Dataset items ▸
-- Start --

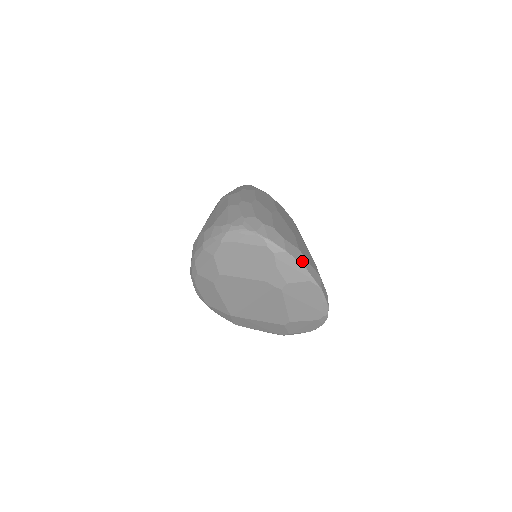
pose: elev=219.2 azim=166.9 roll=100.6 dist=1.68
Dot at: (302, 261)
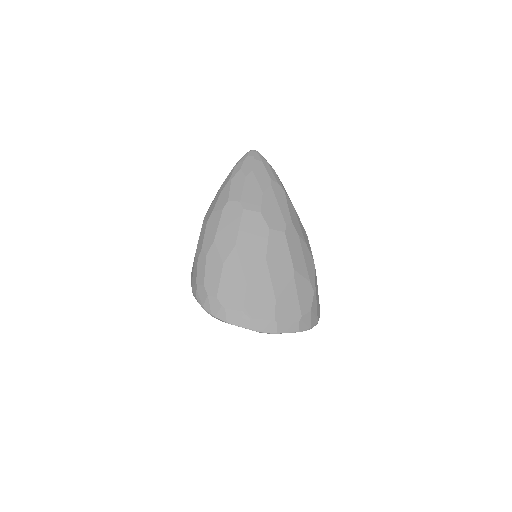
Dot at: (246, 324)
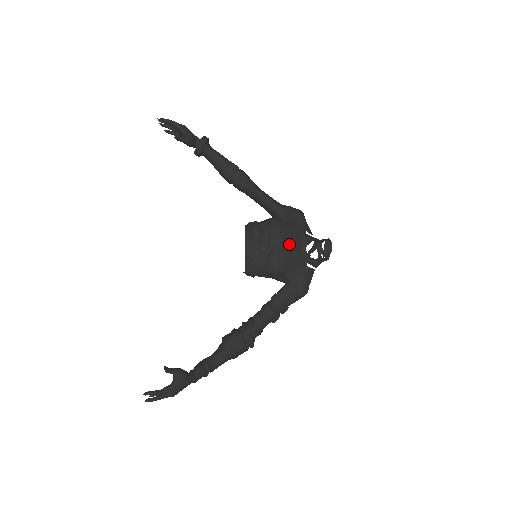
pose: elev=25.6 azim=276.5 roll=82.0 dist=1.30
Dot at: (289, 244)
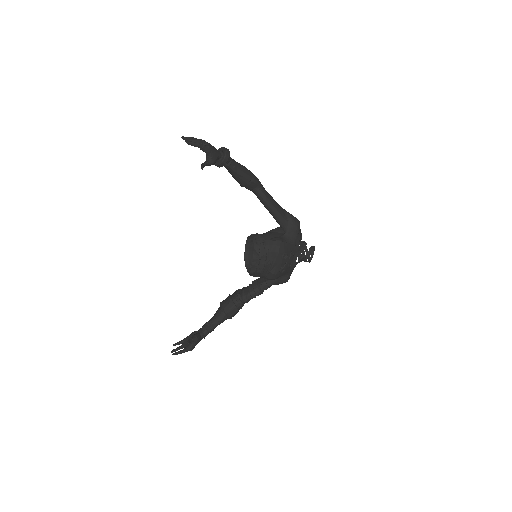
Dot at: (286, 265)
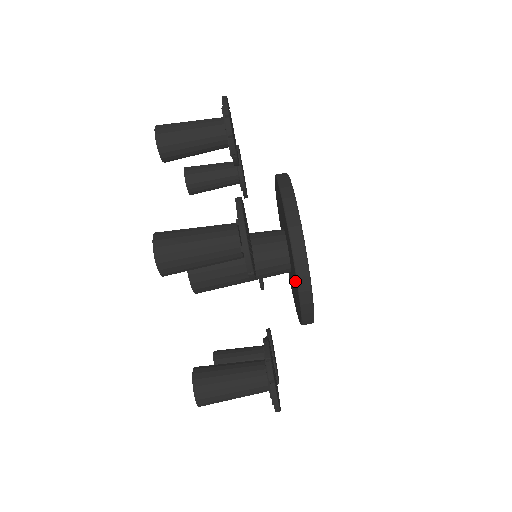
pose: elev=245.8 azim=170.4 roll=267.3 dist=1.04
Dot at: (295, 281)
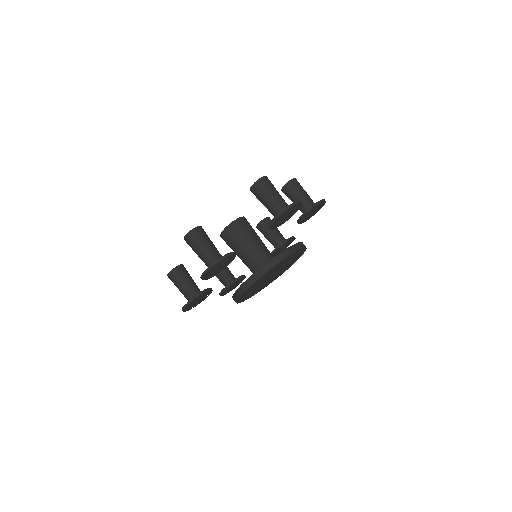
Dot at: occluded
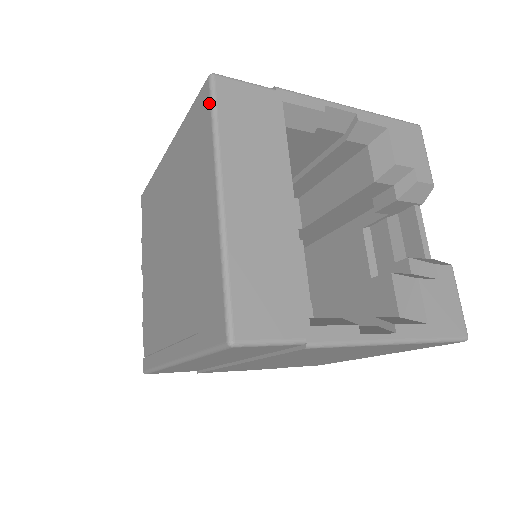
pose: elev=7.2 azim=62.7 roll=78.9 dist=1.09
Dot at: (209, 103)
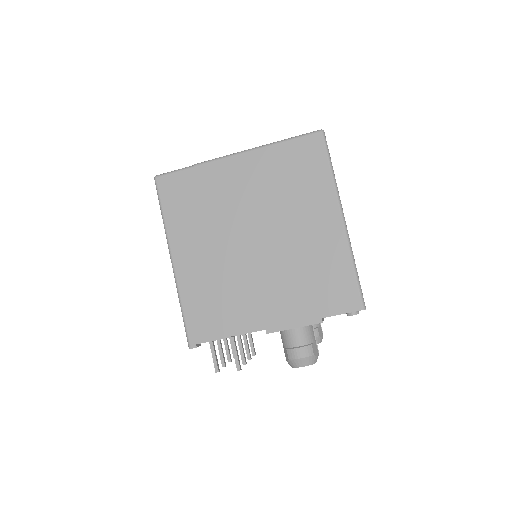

-- End --

PROBLEM TO SOLVE ▸
Arrange all the lines of the entries above as a Markdown table with the columns No. and Line, numbering each row and skipping blank lines. Leave the pictures out.

EXERCISE SOLUTION ▸
| No. | Line |
|---|---|
| 1 | pose: elev=219.2 azim=166.9 roll=100.6 dist=1.68 |
| 2 | Dot at: (302, 261) |
| 3 | Dot at: (246, 324) |
| 4 | pose: elev=25.6 azim=276.5 roll=82.0 dist=1.30 |
| 5 | Dot at: (289, 244) |
| 6 | Dot at: (286, 265) |
| 7 | pose: elev=245.8 azim=170.4 roll=267.3 dist=1.04 |
| 8 | Dot at: (295, 281) |
| 9 | Dot at: occluded |
| 10 | pose: elev=7.2 azim=62.7 roll=78.9 dist=1.09 |
| 11 | Dot at: (209, 103) |